_Task details_. Look through the lines below, find those with the word "admin", and copy them.

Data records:
• • • •

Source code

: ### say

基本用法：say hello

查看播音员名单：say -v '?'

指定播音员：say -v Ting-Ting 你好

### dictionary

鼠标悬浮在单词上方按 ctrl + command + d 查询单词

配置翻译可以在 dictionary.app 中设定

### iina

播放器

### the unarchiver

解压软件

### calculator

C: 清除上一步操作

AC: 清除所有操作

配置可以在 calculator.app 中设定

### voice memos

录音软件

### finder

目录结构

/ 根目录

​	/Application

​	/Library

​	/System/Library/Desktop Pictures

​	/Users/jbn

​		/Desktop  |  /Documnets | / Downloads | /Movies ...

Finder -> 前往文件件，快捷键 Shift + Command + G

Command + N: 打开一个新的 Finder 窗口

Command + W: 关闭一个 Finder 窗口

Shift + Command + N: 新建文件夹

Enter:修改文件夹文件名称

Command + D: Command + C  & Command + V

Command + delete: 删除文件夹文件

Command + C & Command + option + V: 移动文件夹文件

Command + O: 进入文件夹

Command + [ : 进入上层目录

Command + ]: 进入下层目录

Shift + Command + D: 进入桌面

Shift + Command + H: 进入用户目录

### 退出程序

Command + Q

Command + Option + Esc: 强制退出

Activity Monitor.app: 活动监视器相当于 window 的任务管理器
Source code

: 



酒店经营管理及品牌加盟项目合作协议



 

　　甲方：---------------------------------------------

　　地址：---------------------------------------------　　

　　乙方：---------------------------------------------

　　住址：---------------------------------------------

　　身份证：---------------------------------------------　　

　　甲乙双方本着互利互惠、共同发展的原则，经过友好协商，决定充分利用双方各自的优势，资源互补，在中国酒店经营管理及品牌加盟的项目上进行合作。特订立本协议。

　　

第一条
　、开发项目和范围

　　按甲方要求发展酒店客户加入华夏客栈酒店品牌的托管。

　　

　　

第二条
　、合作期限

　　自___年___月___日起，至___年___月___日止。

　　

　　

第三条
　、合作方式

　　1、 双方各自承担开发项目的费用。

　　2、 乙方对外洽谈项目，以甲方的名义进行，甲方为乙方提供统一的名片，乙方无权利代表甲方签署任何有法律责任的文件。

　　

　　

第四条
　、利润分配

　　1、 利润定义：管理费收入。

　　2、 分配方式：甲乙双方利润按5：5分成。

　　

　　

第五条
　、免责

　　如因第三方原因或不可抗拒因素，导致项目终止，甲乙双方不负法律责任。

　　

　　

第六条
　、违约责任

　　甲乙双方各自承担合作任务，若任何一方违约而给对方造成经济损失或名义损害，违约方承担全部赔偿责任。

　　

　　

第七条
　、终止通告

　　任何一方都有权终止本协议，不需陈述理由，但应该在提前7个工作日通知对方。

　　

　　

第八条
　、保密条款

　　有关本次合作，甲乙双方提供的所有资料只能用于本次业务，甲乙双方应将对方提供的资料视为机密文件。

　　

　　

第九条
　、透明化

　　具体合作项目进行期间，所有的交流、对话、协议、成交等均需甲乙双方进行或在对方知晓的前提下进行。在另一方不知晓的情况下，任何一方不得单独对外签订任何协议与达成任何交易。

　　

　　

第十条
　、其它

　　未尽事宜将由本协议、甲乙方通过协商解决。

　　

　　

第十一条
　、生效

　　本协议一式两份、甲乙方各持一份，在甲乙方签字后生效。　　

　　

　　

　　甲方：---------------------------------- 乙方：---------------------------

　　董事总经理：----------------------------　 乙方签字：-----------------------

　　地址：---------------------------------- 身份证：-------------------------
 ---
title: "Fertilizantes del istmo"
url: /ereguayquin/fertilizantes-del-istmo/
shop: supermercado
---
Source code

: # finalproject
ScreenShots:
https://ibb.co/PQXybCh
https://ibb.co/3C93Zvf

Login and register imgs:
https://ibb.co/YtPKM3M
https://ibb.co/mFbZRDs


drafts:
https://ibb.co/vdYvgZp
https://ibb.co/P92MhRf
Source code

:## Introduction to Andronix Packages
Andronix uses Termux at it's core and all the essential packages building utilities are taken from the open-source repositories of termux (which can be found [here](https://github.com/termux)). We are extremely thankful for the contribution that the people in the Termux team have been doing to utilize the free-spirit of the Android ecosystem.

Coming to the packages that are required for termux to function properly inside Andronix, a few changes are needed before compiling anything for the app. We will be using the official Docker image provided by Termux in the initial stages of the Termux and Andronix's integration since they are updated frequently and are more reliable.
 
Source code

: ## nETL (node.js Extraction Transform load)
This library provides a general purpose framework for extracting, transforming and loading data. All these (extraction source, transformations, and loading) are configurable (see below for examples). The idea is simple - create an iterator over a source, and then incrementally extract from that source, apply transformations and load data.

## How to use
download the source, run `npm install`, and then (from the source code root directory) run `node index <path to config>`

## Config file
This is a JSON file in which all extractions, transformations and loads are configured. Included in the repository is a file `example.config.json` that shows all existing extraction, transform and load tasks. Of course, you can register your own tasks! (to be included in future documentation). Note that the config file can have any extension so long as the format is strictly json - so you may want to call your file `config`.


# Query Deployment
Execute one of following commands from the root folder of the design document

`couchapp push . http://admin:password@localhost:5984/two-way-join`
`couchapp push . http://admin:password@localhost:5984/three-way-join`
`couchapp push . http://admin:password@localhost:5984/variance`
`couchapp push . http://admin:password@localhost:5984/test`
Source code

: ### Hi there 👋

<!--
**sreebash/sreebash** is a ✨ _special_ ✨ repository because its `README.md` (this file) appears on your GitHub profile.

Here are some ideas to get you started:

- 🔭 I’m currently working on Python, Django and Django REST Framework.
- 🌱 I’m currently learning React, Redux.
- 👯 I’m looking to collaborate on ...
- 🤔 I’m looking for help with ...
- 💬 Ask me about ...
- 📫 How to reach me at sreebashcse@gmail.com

• • • •

_Response below_.
`couchapp push . http://admin:password@localhost:5984/two-way-join`
`couchapp push . http://admin:password@localhost:5984/three-way-join`
`couchapp push . http://admin:password@localhost:5984/variance`
`couchapp push . http://admin:password@localhost:5984/test`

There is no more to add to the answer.